Das lange Schweigen der EKD-Kirchengerichte scheint wirklich ein Ende zu haben: Kurz nach den ersten vier Fällen publiziert die Geschäftsstelle einen weiteren Fall. Zum materiellen Datenschutzrecht wird über die Frage nach dem Begriff der Offenlegung an Dritte hinaus nicht viel gesagt, wieder einmal geht es vor allem um die Klärung von Prozessen.
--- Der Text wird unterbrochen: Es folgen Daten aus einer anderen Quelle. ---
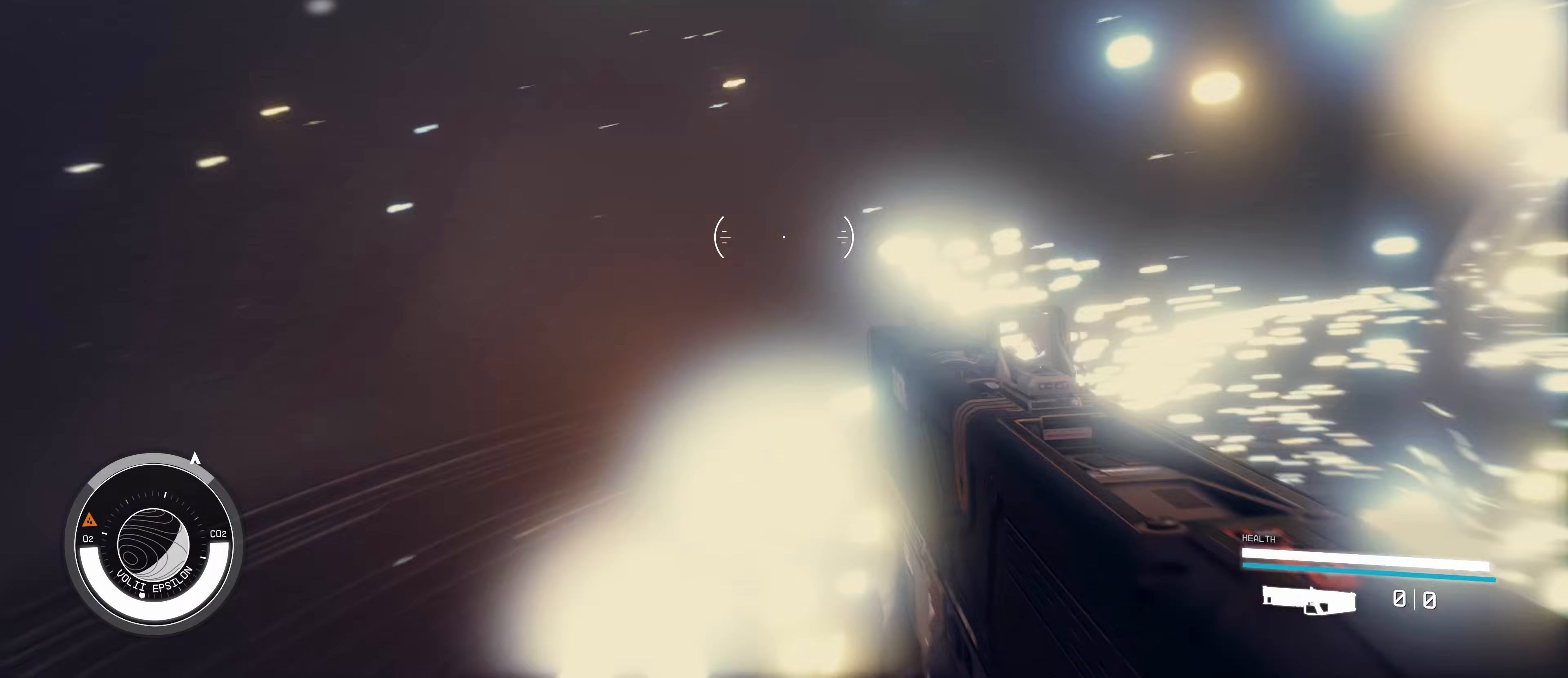
{"keys": ["a", "w"], "mouse": [], "events": []}
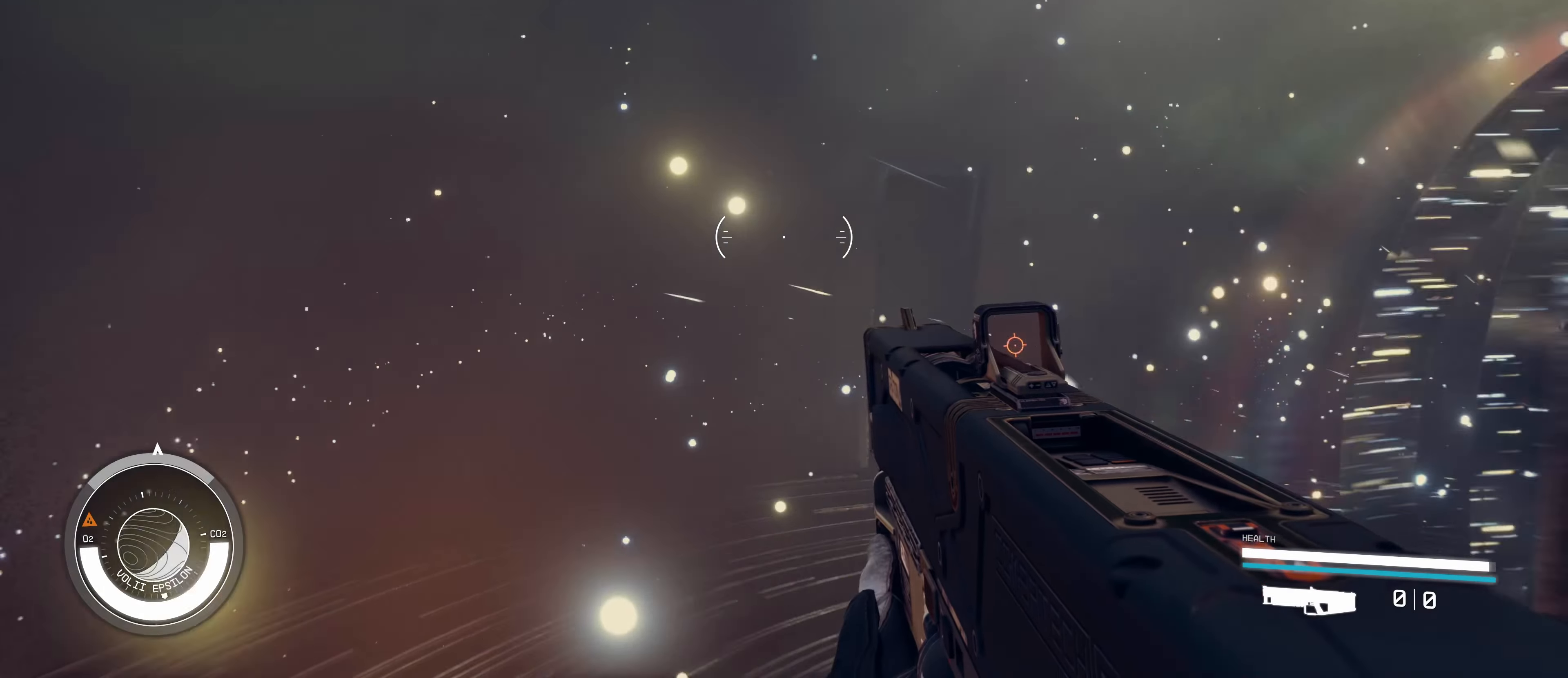
{"keys": [], "mouse": [], "events": [[267, "w", "up"], [500, "a", "up"]]}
So schön die neue Transparenz der evangelischen Verwaltungsgerichte ist: Der Blick in die Entscheidung wirft hinsichtlich der Sorgfalt und Qualität der Rechtsprechung doch einige Fragen auf. (Verwaltungskammer bei dem Kirchengericht der Evangelischen Kirche in Deutschland, Beschluss vom 25. August 2021, Az. 0136/A19-2020, rechtskräftig.)
Der Fall
Eine AGG-Beschwerdestelle hat Informationen zum Bescheid einer Beschwerde an den Vorstand der Diakonie weitergegeben, die die Stelle eingerichtet hat. Dagegen wandte sich die Person, die bei ihrer Beschwerde ausdrücklich einer Datenweitergabe an Dritte widersprochen hatte. Die Datenschutzaufsicht konnte keinen Datenschutzverstoß erkennen: Verantwortliche Stelle für das AGG-Beschwerdeverfahren sei der Vorstand der Diakonie, die AGG-Beschwerdestelle sei nur eine von ihr dazu eingerichtete Stelle, eine Weitergabe an Dritte habe bei dem gerügten Fall also nicht vorgelegen. Gegen diese Entscheidung wurde geklagt mit dem Ziel, doch noch einen Datenschutzverstoß festzustellen, und zwar konkret, »dass die Weiterleitung einer Bescheidung der AGG-Beschwerdestelle an seinen früheren Dienstvorgesetzten der Diakonie, Herrn E, gegen datenschutzrechtliche Bestimmungen verstoßen hat«.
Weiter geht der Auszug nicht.